Le groupe à l'origine du spectacle «Off-400e», Commémoration Québec 1608-2008, dit vouloir donner à l'histoire la place qui lui revient au cours de cet été festif. Toutefois l'histoire dont il est question est tronquée de tout ce qu'il y a de positif dans les relations entre les deux peuples fondateurs du Canada. Ces gens ont imaginé une épopée française pure, débarrassée de toute trace de la présence anglaise autre que vile, ce que Biz de Loco Locass appelle les «scories» de notre histoire. Pour ces militants, le fer doit être replongé dans la plaie jour après jour, même les jours de fête. L'antique blessure ne doit jamais guérir, sinon comment justifier l'amputation?
Ainsi, ils n'auront pas remarqué le discours du premier ministre du Canada, qui a réaffirmé hier avec force la reconnaissance de la nation québécoise, une «vérité fondamentale du Canada», un «fait historique irréfutable». N'est-ce pas là un progrès à souligner plutôt qu'une usurpation?
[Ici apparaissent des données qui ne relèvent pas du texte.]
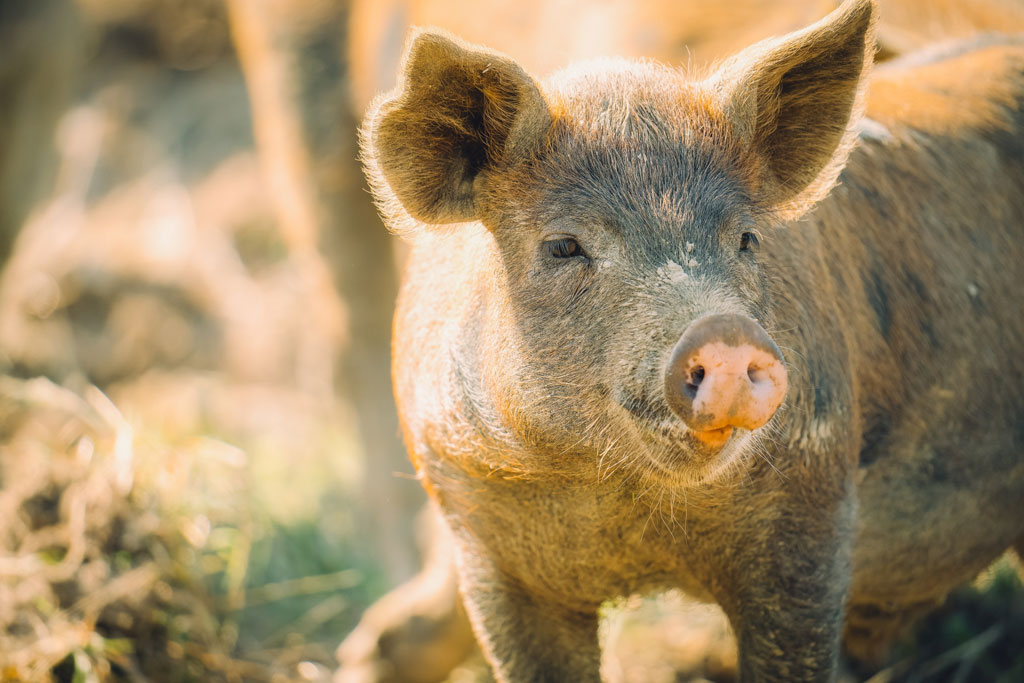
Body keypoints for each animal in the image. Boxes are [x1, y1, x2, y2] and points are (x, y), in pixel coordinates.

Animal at [356, 1, 1024, 679]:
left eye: (747, 239)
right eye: (564, 245)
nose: (723, 330)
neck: (618, 496)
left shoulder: (814, 507)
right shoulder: (481, 540)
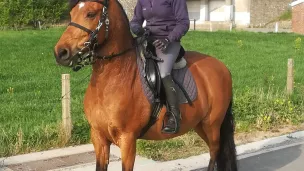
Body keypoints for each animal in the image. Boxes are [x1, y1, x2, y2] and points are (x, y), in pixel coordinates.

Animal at [54, 0, 238, 170]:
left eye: (90, 14)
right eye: (71, 14)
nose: (60, 52)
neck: (113, 79)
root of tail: (222, 67)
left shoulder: (127, 140)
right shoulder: (98, 138)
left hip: (212, 123)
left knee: (215, 151)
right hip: (200, 124)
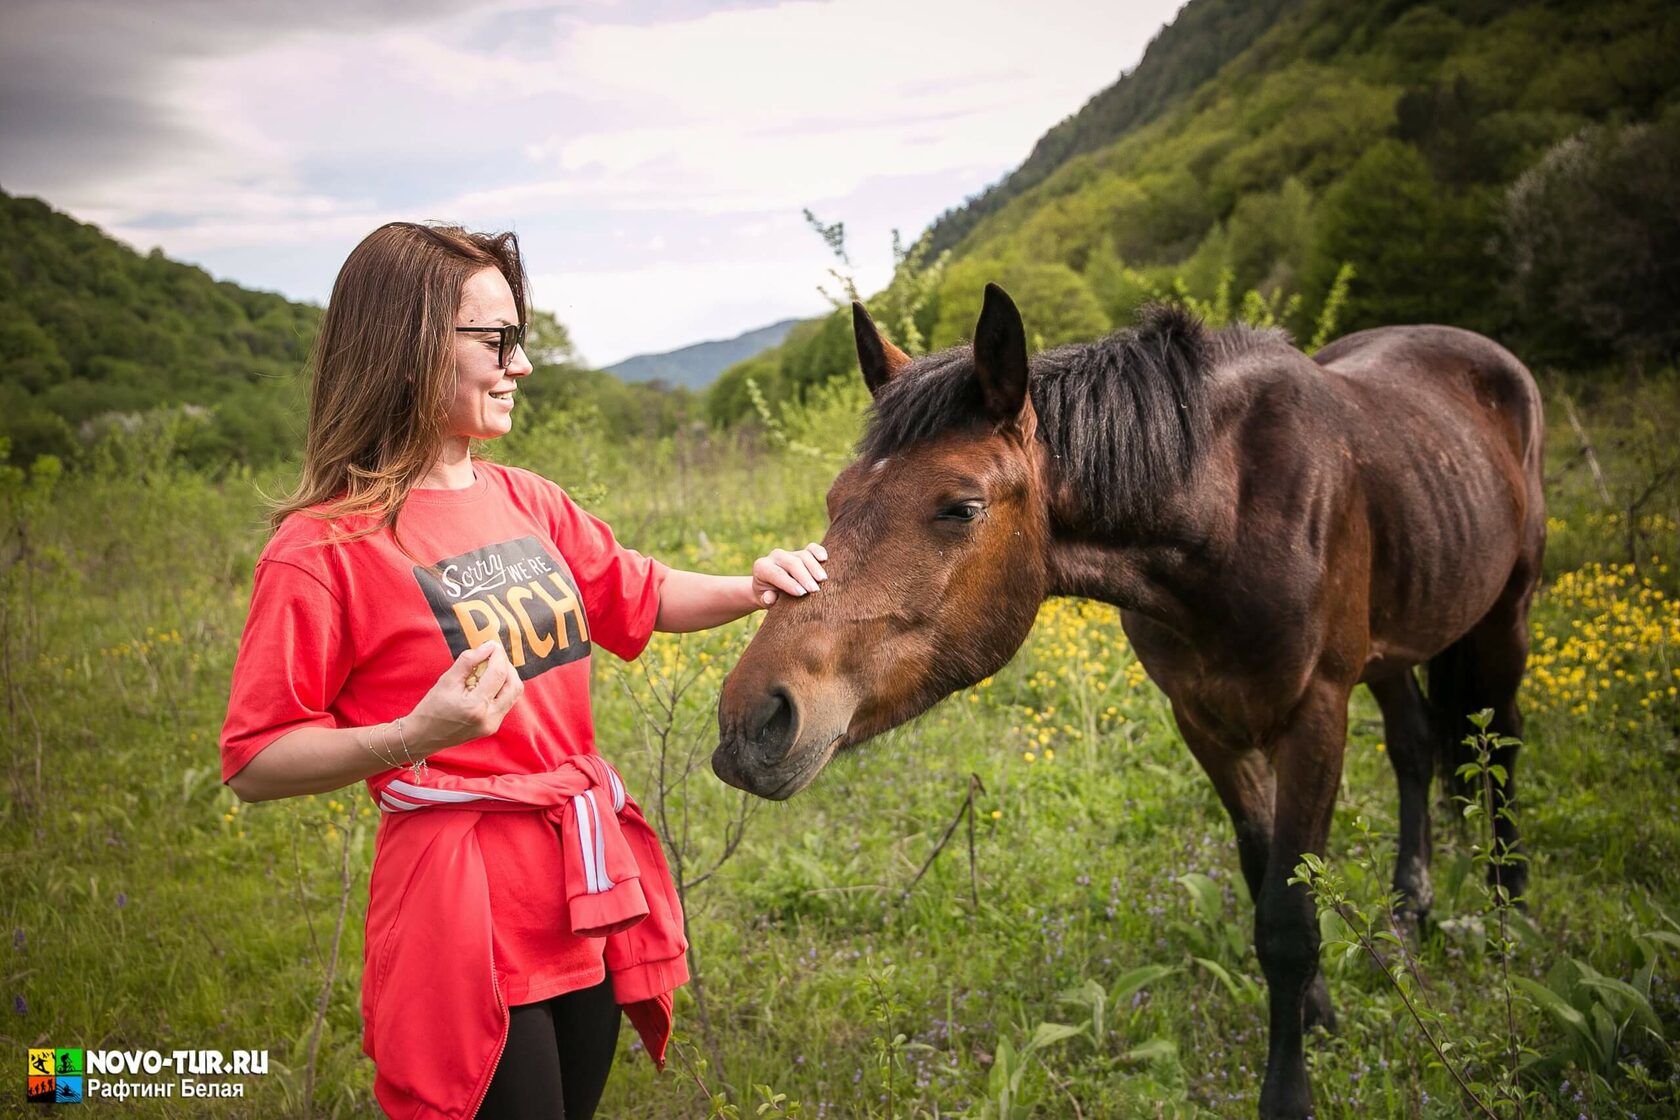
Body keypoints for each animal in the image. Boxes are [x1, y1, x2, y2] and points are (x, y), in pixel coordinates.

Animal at [715, 285, 1538, 1114]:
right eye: (837, 498)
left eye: (961, 507)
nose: (753, 721)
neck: (1231, 515)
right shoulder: (1204, 721)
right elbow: (1266, 876)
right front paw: (1317, 1013)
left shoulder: (1315, 718)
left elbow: (1288, 920)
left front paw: (1290, 1086)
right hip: (1391, 646)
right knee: (1414, 745)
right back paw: (1410, 909)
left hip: (1505, 618)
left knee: (1502, 746)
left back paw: (1510, 910)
Il ne s'agit pas, répétons-le, d'ignorer les injustices - terribles - et les luttes, opiniâtres. Il s'agit d'admettre que tout ne fut pas sombre et qu'en définitive ces quatre siècles de rencontres ont fait de nous un des peuples privilégiés de la planète. Il s'agit aussi, comme l'a dit Mario Dumont, de savoir «baisser la garde» de temps en temps afin de célébrer notre réussite. De fêter tous ensemble, tous Québécois.